Kiat Sukses Kemitraan Kawasan Perdesaan

Mon, 01/27/2020 - 14:24
0 comments

Catatan Kuliah 06

Kiat Sukses Kemitraan Kawasan Perdesaan

Bersama: Herlina Sulistiyarini (Dirjend. PKP), Damar Lastri Setiawan (Direktur Pegadaian), Agus Andiani (Dirut PT. PPI)

Host: Humaira

 

Bu Herlina menjelaskan bahwa kawasan perdesaan adalah perpaduan dan kerjasama antar desa dalam satu kabupaten. Pengembangan kawasan perdesaan itu bersifat partisipatif, yaitu bottom up sesuai kehendak masyarakat desa berdasarkan potensi yang ada. Termasuk dalam hal penetapan deliniasi atau batasan lokasi adalah berdasarkan aspirasi dan hasil musyawarah antar desa di kawasan tersebut.
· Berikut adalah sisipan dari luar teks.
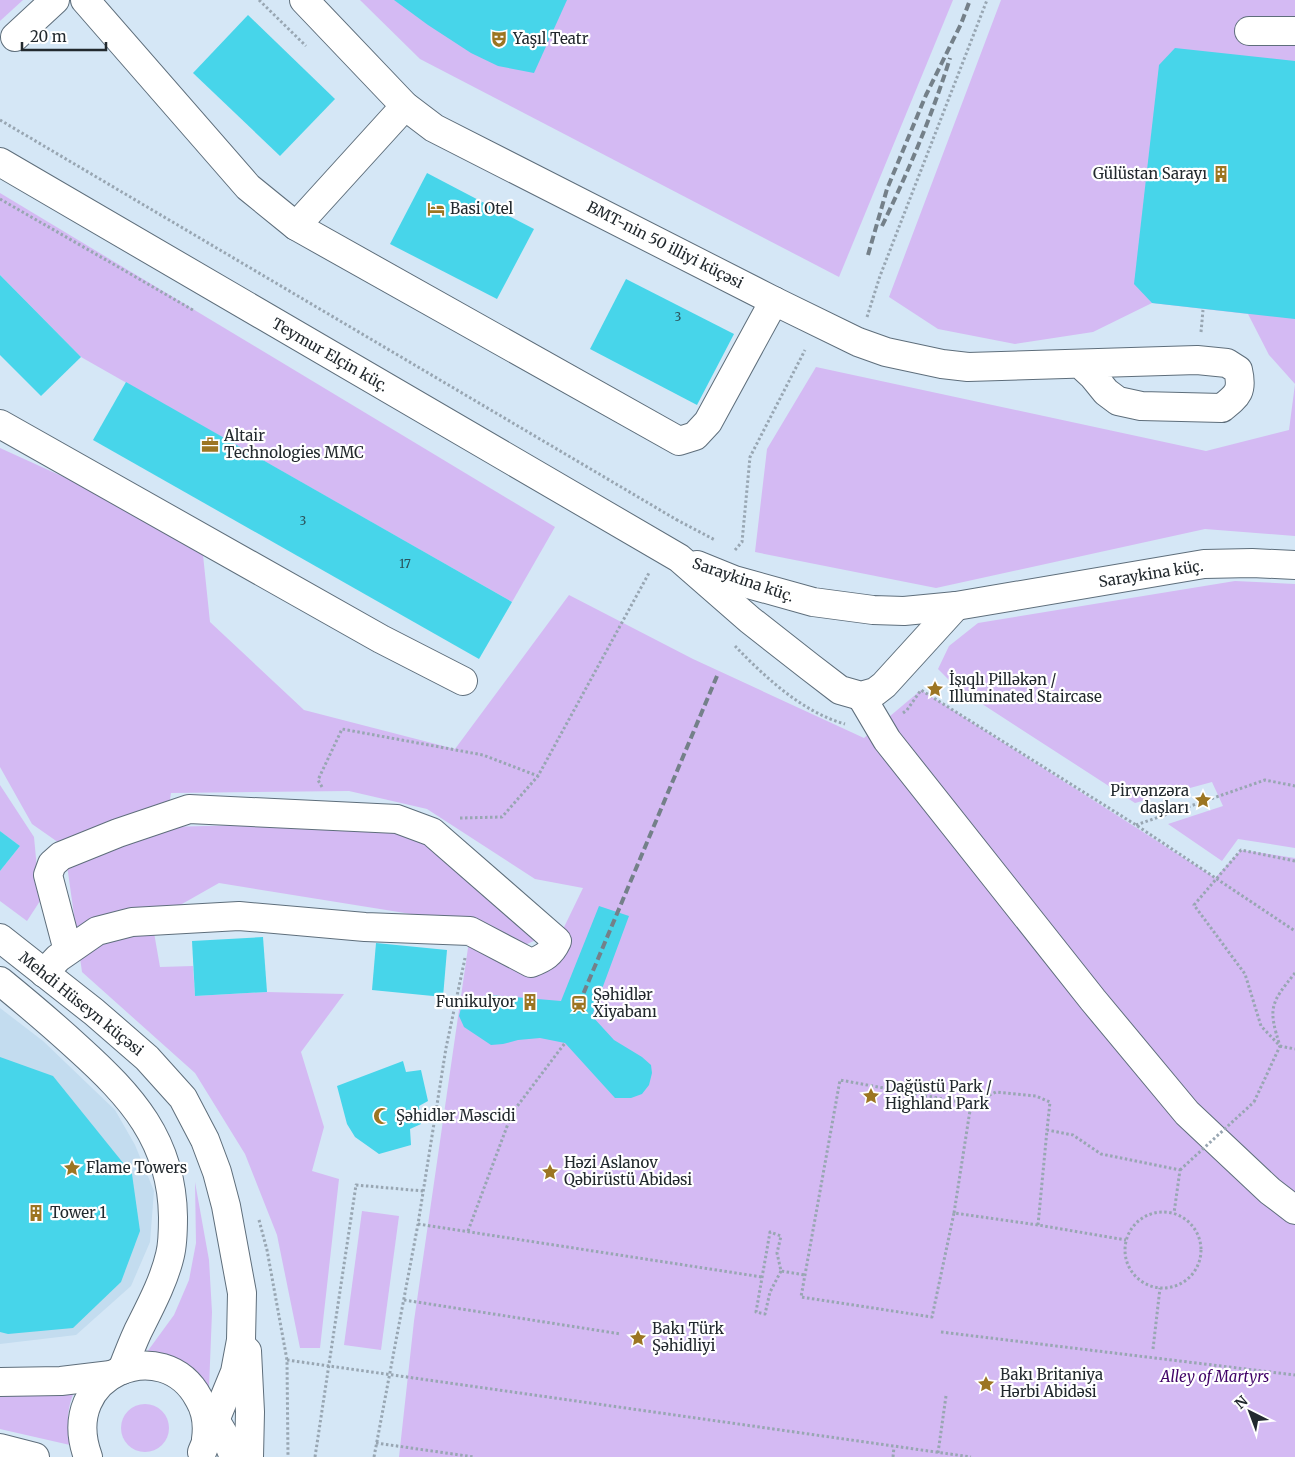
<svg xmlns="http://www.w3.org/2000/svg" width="1295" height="1457" font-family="Merriweather,serif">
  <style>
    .built { fill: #c3dcef }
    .green { fill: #d4baf3 }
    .building { fill: #47d5ea }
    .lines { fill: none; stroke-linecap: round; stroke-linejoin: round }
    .minor-casing { stroke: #5e6e7b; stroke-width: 30 }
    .major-casing { stroke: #5e6e7b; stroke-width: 30 }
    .path { stroke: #98a6b2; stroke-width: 3; stroke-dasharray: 2.5 2.5; stroke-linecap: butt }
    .minor { stroke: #fff; stroke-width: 28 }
    .major { stroke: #fff; stroke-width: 28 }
    .rail { stroke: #748089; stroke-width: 4; stroke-dasharray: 8 4; stroke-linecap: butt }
    .path-bridge { stroke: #98a6b2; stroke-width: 3; stroke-dasharray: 2.5 2.5; stroke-linecap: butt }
    .labels { text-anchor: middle; stroke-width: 4.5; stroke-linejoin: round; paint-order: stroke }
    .number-label { font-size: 12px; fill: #2b545d }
    .poi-label { font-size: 15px; fill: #22292e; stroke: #fff; text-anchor: start }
    .street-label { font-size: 15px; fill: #22292e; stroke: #fff }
    .park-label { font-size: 15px; font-style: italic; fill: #400267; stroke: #fff }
  </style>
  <rect width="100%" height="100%" fill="#d5e7f6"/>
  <!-- built -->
  <path class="built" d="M0 1008 43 1041 115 1110 135 1145 154 1191 150 1242 131 1286 76 1335 0 1344Z"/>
  <!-- green -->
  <g class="green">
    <path d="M0 0H23L0 21Z"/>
    <path d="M360 0H953L839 277 420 59Z"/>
    <path d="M1001 0H1295V536L1205 529 936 588 755 552 767 449 816 367 1206 451 1289 430 1295 384 1269 355 1248 314 1152 303 1093 332 1015 344 938 329 889 297Z"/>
    <path d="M0 193 555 527 512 602 81 357 0 275Z"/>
    <path d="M0 448 110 498 203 555 210 622 304 710 455 749 569 595 693 659 864 738 921 690 1215 878 1241 850 1295 858V1457H399L414 1321 470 934 530 963 552 952 583 888 535 879 427 809 349 791 171 793 166 827 365 822 430 841 536 940 514 950 467 923 219 883 152 921 160 967 193 966 195 996 267 992 344 994 301 1052 324 1127 312 1171 339 1179 320 1348H300L277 1235 245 1154 195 1073 82 972 66 858 62 845 32 824 0 767Z"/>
    <path d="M1235 581 1295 584V848L1238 839 1222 861 1168 824 1223 806 1212 782 1135 803 956 687 938 669 949 646 978 623Z"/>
    <path d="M0 785 34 837 40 901 27 921 0 901V871L20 846 0 831Z"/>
    <path d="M195 1182 209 1260 212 1312 209 1388C189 1365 179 1355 147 1352L174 1315 189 1280 196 1243Z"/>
    <path d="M362 1211 399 1216 381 1350 344 1345Z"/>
    <path d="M75 1390C66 1409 67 1425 70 1445L0 1429V1392Z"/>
    <circle cx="145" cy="1428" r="24"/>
  </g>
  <!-- building -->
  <g class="building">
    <path d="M394 0H567L534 73 498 66 471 53 428 25Z"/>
    <path d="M248 15 335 99 280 156 193 73Z"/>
    <path d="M1175 48 1295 61V319L1152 303 1134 284 1159 65Z"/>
    <path d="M427 173 534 229 497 299 390 244Z"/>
    <path d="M0 275 81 357 41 396 0 355Z"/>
    <path d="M626 279 734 334 697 405 590 349Z"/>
    <path d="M126 382 512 602 479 659 93 440Z"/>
    <path d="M0 831 20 846 0 871Z"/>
    <path d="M599 906 629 916 592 1016 614 1040 642 1057 651 1065 652 1073 649 1085 642 1094 631 1098H615L565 1043 540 1038 518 1040 503 1044 491 1045 464 1027 459 1016 462 1004 471 998 490 995 561 1001Z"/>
    <path d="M263 937 267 992 195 996 192 941Z"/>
    <path d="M376 943 447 950 443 997 372 990Z"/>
    <path d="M0 1057 53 1076 132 1174 140 1231 121 1282 73 1328 8 1334 0 1332Z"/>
    <path d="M403 1061 406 1072 421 1070 428 1101 419 1106 421 1124 410 1129 411 1145 379 1154 355 1137 347 1124 337 1086Z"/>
  </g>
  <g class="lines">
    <!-- minor casing -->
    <g class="minor-casing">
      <g id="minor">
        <path d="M85 0 248 187 296 226 679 441 695 436 708 422 774 301"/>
        <path d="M304 0 405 106 434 128 774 301 858 342 886 352 942 364 968 367 1197 360 1227 363 1238 370C1243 391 1238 395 1222 408L1141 406 1118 401 1106 392 1093 376 1080 364"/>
        <path d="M1249 31H1295"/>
        <path d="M15 37 55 0"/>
        <path d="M0 162 679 558 750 620 810 667 840 690 861 696 875 692 884 685 956 606"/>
        <path d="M296 226 405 106"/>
        <path d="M0 424 381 639 463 681"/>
        <path d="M697 565 734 580 813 602 873 610 904 611 956 606 1204 564 1252 563 1295 565"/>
        <path d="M861 696 887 740 1093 1000 1187 1113 1270 1191 1295 1210"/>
        <path d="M44 973 58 958 97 931 132 922 239 916 365 927 470 931 531 963C544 958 551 954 557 941L432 832 397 819 189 809 118 833 61 856 52 864 48 875 68 951"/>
      </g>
    </g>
    <!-- major casing -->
    <g class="major-casing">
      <g id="major">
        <path d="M0 938 94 1012 147 1058 183 1098 205 1140 217 1172 226 1206 242 1293 241 1340 235 1372 202 1452"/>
        <path d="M0 981C27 1003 53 1025 78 1048 131 1096 172 1140 173 1217 173 1229 173 1243 170 1255 164 1281 150 1307 138 1331 132 1344 127 1357 122 1370"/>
        <path d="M247 1351 250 1412 249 1457"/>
        <path d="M0 1382 61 1381 111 1375"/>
        <path d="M208 1408 227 1440 234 1457"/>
        <path d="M0 1448 35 1457"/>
        <path d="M88 1457C57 1373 164 1332 199 1399 206 1411 208 1425 206 1439"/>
      </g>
    </g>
    <!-- path -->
    <g class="path">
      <path d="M259 0 306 46"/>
      <path d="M0 120 677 520"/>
      <path d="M0 199 193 310"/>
      <path d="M867 317 880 276 987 0"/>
      <path d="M1201 332 1203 310"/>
      <path d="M677 521V520L715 540"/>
      <path d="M735 550 742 542 750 457 805 350"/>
      <path d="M735 646C765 677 802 712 845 724"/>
      <path d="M903 713 907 710 921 690 1136 825 1295 931"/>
      <path d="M322 787 318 780 342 729 483 755 538 776"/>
      <path d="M460 818 502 817 538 776 649 573"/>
      <path d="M1136 825 1265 780 1295 786"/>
      <path d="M1295 861 1241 850 1194 905 1245 974 1261 1026 1280 1046 1295 1049"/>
      <path d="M1254 1102 1280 1046C1268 1008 1270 1004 1295 973"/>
      <path d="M971 1104 996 1092 1036 1096 1050 1102 1047 1130"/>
      <circle cx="1163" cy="1250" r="38"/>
      <path d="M954 1213 971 1104 840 1080 801 1297 932 1317 954 1213 1038 1225 1126 1240"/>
      <path d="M259 1220 267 1250 287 1360 288 1457"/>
      <path d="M418 1224 762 1277"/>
      <path d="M1038 1225 1047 1130 1073 1135 1101 1154 1180 1170 1174 1213"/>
      <path d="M468 1231 512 1113 565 1043"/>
      <path d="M781 1271 770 1292 765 1314 756 1312 770 1232 781 1236 777 1253 781 1271 805 1275"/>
      <path d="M404 1300 621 1334"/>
      <path d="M941 1332 1295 1375"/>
      <path d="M1153 1349 1160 1288"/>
      <path d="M287 1360 971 1457"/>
      <path d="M376 1443 474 1457"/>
      <path d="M938 1453 946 1396"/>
      <path d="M315 1457 356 1185 423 1191"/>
      <path d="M374 1457 418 1224 446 1048 465 958"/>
      <path d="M893 1457 894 1447"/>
    </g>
    <!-- minor -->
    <use href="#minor" class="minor"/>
    <!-- major -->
    <use href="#major" class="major"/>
    <!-- rail -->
    <g class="rail">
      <path d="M882 226C908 172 932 116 950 58"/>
      <path d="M868 255 887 189 926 95 961 24 970 0"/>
      <path d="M579 1004 717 676"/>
    </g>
    <!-- path-bridge -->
    <path class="path-bridge" d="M1180 1170 1254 1102"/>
  </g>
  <!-- icons -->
  <defs>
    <g id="theatre-bare" transform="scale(1.35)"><path d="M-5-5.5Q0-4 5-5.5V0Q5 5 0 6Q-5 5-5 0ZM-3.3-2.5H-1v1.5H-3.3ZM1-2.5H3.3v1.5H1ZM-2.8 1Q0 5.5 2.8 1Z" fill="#9c7522" stroke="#fff" stroke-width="2.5" paint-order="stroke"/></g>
    <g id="building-bare" transform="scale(1.35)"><path d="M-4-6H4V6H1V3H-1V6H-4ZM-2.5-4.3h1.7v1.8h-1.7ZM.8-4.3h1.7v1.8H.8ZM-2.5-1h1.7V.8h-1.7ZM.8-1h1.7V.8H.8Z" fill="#9c7522" stroke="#fff" stroke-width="2.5" paint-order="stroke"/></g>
    <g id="hotel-bare" transform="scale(1.35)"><path d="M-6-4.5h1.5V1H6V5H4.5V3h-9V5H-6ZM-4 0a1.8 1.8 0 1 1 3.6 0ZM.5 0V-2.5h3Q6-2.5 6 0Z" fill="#9c7522" stroke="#fff" stroke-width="2.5" paint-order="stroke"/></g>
    <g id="office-bare" transform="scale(1.35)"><path d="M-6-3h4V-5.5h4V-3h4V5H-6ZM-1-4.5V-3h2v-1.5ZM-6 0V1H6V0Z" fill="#9c7522" stroke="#fff" stroke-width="2.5" paint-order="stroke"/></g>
    <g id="sight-bare" transform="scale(1.35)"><path d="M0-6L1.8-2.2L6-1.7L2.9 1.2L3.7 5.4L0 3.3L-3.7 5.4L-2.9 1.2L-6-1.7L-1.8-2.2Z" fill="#9c7522" stroke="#fff" stroke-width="2.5" paint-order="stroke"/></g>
    <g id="station-bare" transform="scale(1.35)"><path d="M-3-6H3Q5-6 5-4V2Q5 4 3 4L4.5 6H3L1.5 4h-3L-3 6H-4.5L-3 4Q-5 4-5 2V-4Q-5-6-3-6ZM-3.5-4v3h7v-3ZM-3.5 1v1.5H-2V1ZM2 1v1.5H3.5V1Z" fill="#9c7522" stroke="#fff" stroke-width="2.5" paint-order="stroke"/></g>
    <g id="mosque-bare" transform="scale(1.35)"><path d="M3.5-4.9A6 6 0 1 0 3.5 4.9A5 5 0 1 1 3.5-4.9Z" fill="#9c7522" stroke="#fff" stroke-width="2.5" paint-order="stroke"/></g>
  </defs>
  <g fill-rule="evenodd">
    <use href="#theatre-bare" x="499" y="39"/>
    <use href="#building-bare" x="1221" y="174"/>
    <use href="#hotel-bare" x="436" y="209"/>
    <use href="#office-bare" x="210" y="445"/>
    <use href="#sight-bare" x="935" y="689"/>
    <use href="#sight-bare" x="1203" y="800"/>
    <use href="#building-bare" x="530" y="1002"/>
    <use href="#station-bare" x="579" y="1004"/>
    <use href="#sight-bare" x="871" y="1096"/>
    <use href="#mosque-bare" x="382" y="1116"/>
    <use href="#sight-bare" x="72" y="1168"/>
    <use href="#sight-bare" x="550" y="1172"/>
    <use href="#building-bare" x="36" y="1213"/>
    <use href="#sight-bare" x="638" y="1338"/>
    <use href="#sight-bare" x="986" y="1384"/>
  </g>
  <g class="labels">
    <!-- number labels -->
    <g class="number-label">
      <text x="678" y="321">3</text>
      <text x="303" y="525">3</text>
      <text x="405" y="568">17</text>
    </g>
    <!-- poi labels -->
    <g class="poi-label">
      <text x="513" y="44">Yaşıl Teatr</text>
      <text x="1207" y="179" text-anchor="end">Gülüstan Sarayı</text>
      <text x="450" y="214">Basi Otel</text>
      <text x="224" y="441">Altair<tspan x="224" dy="17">Technologies MMC</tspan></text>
      <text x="949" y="685">İşıqlı Pilləkən /<tspan x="949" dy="17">Illuminated Staircase</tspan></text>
      <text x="1189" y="796" text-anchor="end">Pirvənzəra<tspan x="1189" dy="17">daşları</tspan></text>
      <text x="593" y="1000">Şəhidlər<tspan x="593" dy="17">Xiyabanı</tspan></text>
      <text x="516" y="1007" text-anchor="end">Funikulyor</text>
      <text x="885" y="1092">Dağüstü Park /<tspan x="885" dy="17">Highland Park</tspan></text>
      <text x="396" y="1121">Şəhidlər Məscidi</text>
      <text x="564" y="1168">Həzi Aslanov<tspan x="564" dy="17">Qəbirüstü Abidəsi</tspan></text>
      <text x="86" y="1173">Flame Towers</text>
      <text x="50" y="1218">Tower 1</text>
      <text x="652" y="1334">Bakı Türk<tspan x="652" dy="17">Şəhidliyi</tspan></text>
      <text x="1000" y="1380">Bakı Britaniya<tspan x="1000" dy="17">Hərbi Abidəsi</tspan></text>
    </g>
    <!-- street labels -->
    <g class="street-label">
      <text transform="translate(665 245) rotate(27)" y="5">BMT-nin 50 illiyi küçəsi</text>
      <text transform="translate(330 355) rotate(30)" y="5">Teymur Elçin küç.</text>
      <text transform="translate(1151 574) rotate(-9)" y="5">Saraykina küç.</text>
      <text transform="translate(743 580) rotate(19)" y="5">Saraykina küç.</text>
      <text transform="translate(81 1004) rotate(39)" y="5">Mehdi Hüseyn küçəsi</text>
    </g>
    <!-- park labels -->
    <g class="park-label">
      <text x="1215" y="1382">Alley of Martyrs</text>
    </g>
  </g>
  <!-- north arrow -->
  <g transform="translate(1250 1412) rotate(318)" stroke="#ffffff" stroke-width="4" paint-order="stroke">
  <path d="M0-4L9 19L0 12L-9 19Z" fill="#22292e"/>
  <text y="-8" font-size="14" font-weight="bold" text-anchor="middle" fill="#22292e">N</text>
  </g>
  <!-- scale -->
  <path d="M22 42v8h84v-8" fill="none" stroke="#22292e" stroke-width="2.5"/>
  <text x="30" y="42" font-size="15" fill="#22292e" stroke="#ffffff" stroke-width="4" paint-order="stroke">20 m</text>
</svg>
Mengenai payung hukum, tetap sama yaitu UU Desa beserta turunan-nya, yang sedikit berbeda pada Ditjend PKP adalah juga merujuk UU tentang penataan ruang. Misalnya ketika sedang mengembangkan kawasan ternyata desa-desa itu berada di lingkungan kawasan hutan lindung, maka ketika mengembangkan ekonomi harus memperhatikan dan mendukung fungsi kawasan hutan lindung tersebut. Misalnya membuat destinasi wisata yang ramah lingkungan, sentra produk madu yang eksplorasinya tidak merusak hutan, dan berbagai potensi lain yang bisa dikembangkan.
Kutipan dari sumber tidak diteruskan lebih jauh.